I am eight years old, and I am carrying:
-a $20 bill snatched from my father’s dresser, plus a dime
-a pair of black, gnarled ballet slippers
-a pinafore in dotted Swiss which is my favourite
-and a doll with beautiful golden hair which is not a Barbie.
These compulsory items are in a small, blue
cardboard suitcase which normally lives under my bed.
By the time I walk the 1.36 miles from our house to the orphanage,
the surface of my suitcase will be pliant from the mist,
and I will have trouble gripping the slippery plastic handle.
No one sees me in the dusk, on these still streets,
except for a man who stops to ask where
am I going with a suitcase, alone?
I am poised and used to talking to adults, so
he believes me when I say I live in the
apartment building right there,
and that my grandmother is waiting dinner
for me in that one over there.
He wishes me Happy Easter
and I skip along.
It is hard to skip with the suitcase,
but it is the right thing to do if he is watching.
I have never felt empty in the head like this,
although I have read about how it happens,
the removal of thought, the stillness,
the blocking it all out.
I only care to watch my feet,
in rubber boots, slopping on the sidewalk.
I’ve had a calling,
to live with the nuns at the home for children
which we drive past almost every day.
The thought to go there came upon me,
the way people who go to Jesus
feel the spirit come upon them, so they say.

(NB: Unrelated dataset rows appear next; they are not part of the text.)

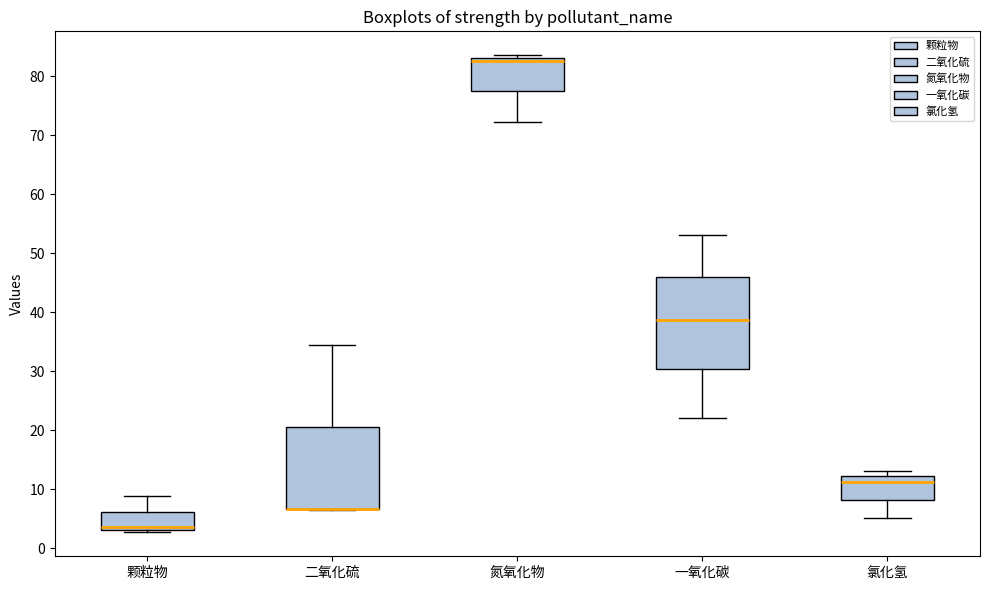

Where is the lower edge of the box for 氯化氢 on the y-axis? The values are not printed on the chart, so give them approximately, as read against the axis.

8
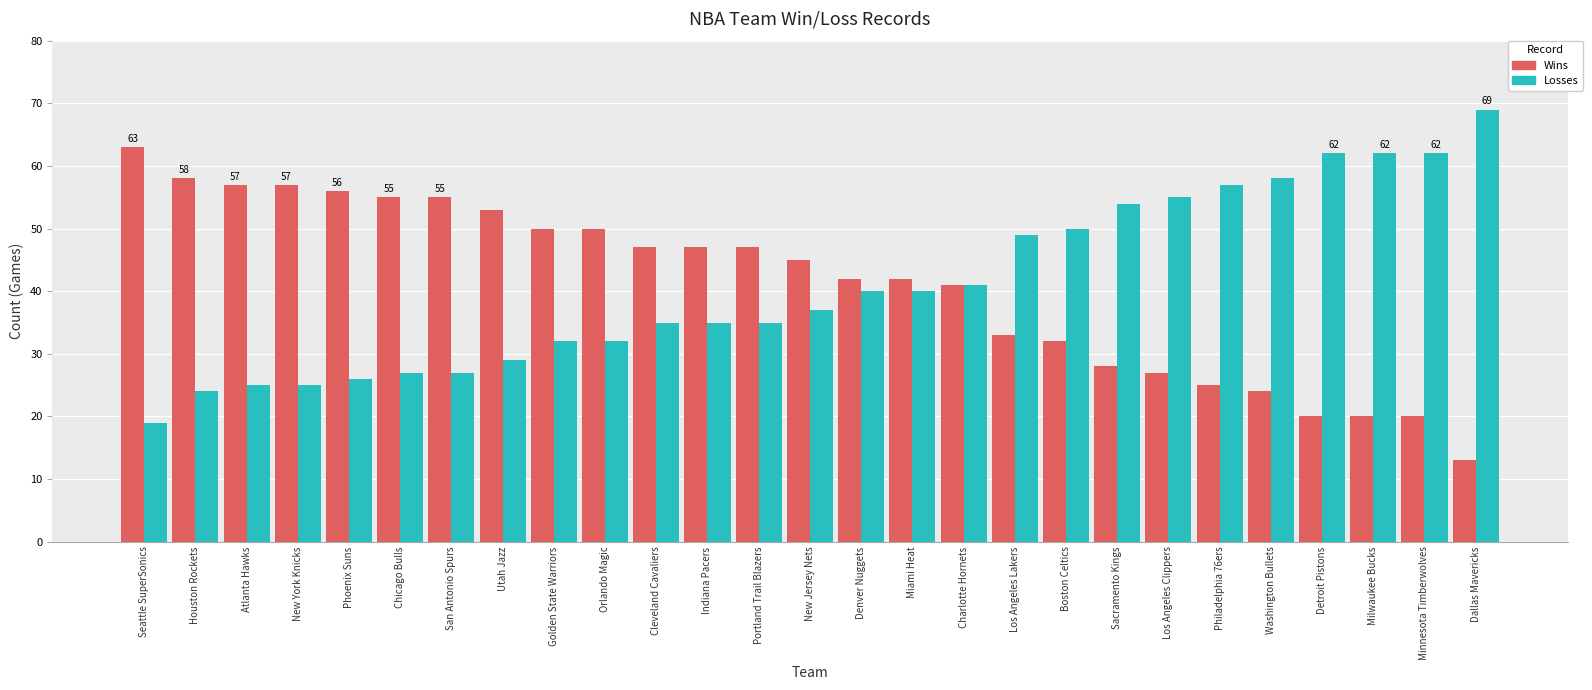

At which label does Wins first exceed 45?

Seattle SuperSonics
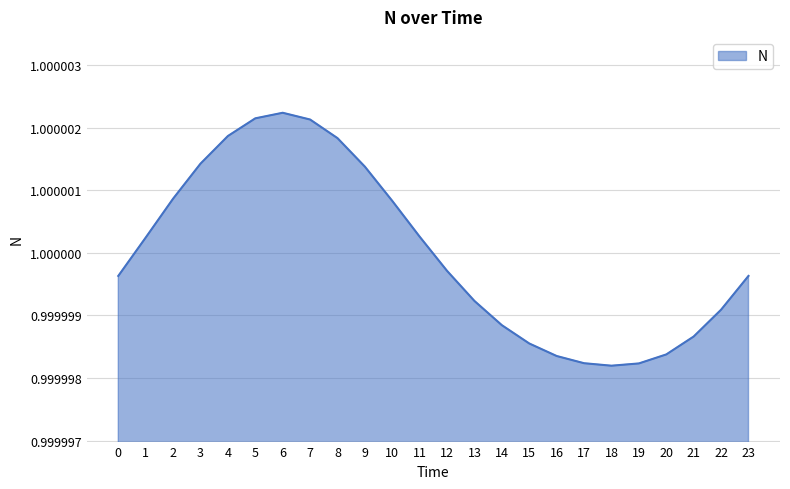

Which has a higher value, 14 or 21?

14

Something – maybe God – said I should
leave because . . . well, that’s all I want
to say about it now.
I reach the gates of the building where still
some orphans live, not many any more.
It is Victorian, I know, because the file folder
in the library full of clippings about the
Sisters of St. Joseph said so.
I think I will be a gift for the sisters,
at Easter, someone they can save.
I stop at the foot of the steps and the moon,
which is full, shines down a drainpipe,
which is dripping.
I don’t know what will happen next.
A nun opens the door when I ring
the bell, and I hand her the $20 bill.
Her face inside the wimple
does not betray a thing as she
gently takes the money.
She tries to talk to me
but I am mute
like a whiteface mime,
and so I follow her,
to a room with black and white tiles
on the floor, and a TV with rabbit
ears on a card table.
I do not say another word.
It is up to them, I think,
these women of godly duties,
and swishing skirts to know
and then to succor me.
But it does not turn out that way.
The police come, I am taken home,
and . . .
I do not want to talk about it any more.